# Word Mover's Distance as a Dissimilarity/Similarity Measure

### Import the libraries

In [1]:
import gensim
from gensim.models import KeyedVectors

### Load the pre-trained Word2Vec model

In [2]:
model = KeyedVectors.load_word2vec_format('/Users/amankedia/Desktop/Sunday/nlp-book/Chapter 5/Code/GoogleNews-vectors-negative300.bin', binary=True)

FileNotFoundError: [Errno 2] No such file or directory: '/Users/amankedia/Desktop/Sunday/nlp-book/Chapter 5/Code/GoogleNews-vectors-negative300.bin'

### Define the sentences

In [3]:
sentence_1 = "Obama speaks to the media in Illinois"
sentence_2 = "President greets the press in Chicago"
sentence_3 = "Apple is my favorite company"

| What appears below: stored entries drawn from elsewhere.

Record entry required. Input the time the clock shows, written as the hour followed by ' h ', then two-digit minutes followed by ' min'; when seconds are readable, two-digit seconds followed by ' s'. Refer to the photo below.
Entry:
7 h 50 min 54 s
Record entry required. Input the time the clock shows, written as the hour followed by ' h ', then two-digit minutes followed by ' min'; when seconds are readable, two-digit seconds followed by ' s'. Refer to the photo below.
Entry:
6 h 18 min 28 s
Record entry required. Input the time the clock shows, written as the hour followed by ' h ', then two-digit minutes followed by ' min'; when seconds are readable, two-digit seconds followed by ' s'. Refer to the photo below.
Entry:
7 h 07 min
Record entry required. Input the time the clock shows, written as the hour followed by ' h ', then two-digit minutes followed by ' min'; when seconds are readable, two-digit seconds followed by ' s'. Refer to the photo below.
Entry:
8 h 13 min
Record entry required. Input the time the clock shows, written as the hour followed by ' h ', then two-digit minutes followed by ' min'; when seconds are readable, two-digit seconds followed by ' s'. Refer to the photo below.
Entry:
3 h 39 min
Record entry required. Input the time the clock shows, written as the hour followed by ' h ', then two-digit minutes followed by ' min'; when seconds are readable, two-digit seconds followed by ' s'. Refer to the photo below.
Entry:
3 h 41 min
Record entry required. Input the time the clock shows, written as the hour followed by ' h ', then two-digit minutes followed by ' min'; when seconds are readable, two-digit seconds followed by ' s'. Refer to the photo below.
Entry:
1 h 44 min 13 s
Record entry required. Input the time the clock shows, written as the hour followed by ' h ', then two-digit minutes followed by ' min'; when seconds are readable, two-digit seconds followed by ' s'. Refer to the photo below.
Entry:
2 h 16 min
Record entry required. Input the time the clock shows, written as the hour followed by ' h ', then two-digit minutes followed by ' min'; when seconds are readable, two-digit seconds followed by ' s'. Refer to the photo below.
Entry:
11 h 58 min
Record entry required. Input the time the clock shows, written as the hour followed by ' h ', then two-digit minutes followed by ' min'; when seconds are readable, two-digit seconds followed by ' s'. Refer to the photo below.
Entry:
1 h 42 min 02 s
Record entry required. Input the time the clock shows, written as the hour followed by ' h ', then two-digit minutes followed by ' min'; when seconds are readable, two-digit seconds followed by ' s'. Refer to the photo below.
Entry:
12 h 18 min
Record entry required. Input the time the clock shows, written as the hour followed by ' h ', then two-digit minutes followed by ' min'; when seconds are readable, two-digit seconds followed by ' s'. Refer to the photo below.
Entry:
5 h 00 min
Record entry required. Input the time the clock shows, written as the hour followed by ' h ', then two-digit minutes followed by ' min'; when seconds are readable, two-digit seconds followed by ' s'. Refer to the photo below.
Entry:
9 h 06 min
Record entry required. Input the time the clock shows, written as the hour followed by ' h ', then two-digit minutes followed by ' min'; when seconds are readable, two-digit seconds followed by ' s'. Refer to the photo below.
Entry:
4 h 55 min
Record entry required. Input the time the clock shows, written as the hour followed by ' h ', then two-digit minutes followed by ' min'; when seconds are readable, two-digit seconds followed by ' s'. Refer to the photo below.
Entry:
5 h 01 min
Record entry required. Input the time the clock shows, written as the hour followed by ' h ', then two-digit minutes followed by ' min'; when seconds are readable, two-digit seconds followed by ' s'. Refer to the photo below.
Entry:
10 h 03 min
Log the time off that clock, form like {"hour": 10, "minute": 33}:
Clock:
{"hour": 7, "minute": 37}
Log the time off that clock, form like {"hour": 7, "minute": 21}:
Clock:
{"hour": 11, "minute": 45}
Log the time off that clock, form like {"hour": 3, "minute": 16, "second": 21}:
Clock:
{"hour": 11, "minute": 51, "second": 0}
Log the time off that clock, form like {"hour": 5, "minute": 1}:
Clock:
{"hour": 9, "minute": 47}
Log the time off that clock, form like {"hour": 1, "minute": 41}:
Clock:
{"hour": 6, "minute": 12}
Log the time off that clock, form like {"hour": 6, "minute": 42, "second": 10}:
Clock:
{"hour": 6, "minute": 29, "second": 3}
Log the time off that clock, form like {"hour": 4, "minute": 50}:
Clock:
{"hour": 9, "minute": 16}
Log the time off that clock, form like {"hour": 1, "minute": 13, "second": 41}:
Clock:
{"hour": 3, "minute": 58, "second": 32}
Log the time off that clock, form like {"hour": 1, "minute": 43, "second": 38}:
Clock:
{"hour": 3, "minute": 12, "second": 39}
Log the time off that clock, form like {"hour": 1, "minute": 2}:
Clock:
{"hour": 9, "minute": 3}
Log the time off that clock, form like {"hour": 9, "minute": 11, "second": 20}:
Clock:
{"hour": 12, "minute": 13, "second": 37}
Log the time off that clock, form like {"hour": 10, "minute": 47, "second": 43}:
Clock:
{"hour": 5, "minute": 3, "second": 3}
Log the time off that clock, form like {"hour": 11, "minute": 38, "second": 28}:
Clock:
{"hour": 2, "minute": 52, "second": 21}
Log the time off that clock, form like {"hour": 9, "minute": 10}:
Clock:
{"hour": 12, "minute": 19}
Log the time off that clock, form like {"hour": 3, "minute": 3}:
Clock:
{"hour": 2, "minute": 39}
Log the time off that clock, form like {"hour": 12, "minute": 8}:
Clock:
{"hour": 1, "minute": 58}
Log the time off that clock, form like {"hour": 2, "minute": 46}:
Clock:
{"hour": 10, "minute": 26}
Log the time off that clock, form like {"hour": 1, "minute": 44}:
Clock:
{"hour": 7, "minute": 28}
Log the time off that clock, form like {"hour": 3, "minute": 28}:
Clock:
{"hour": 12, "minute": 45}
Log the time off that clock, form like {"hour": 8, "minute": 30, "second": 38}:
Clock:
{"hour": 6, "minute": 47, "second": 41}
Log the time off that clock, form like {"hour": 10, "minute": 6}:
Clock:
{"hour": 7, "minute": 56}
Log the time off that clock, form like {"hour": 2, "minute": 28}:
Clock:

### Compute the Word Mover's Distance between the sentences

In [4]:
word_mover_distance = model.wmdistance(sentence_1, sentence_2)
word_mover_distance

1.1642040735998236

In [5]:
word_mover_distance = model.wmdistance(sentence_1, sentence_3)
word_mover_distance

1.365806580758697

### Normalizing the word embeddings to get a best measure of distance

In [6]:
model.init_sims(replace = True)

### Recomputing the Word Mover's Distance between the sentences based on normalized embeddings

In [7]:
word_mover_distance = model.wmdistance(sentence_1, sentence_2)
word_mover_distance

0.4277553083600646

In [8]:
word_mover_distance = model.wmdistance(sentence_1, sentence_3)
word_mover_distance

0.47793400675650705

### Summary
## Libraries Used
# 1 Gensim: 
This library, specifically the KeyedVectors module, is used for loading and working with pre-trained Word2Vec models.

## Steps Followed

 1. Import the Libraries:
Necessary libraries for handling word embeddings and computing distances are imported.

 2. Load the Pre-trained Word2Vec Model:
A pre-trained Word2Vec model, such as the one trained on Google News, is loaded to provide word embeddings.

 3. Define the Sentences:
Example sentences are defined for which the Word Mover's Distance will be calculated.

 4. Compute the Word Mover's Distance:
The Word Mover's Distance (WMD) is calculated between pairs of sentences to measure their semantic dissimilarity or similarity.

 5. Normalize the Word Embeddings:
Word embeddings are normalized to enhance the accuracy of the distance measurement.

 6. Recompute the Word Mover's Distance:
The WMD is recalculated using the normalized embeddings to ensure more reliable results.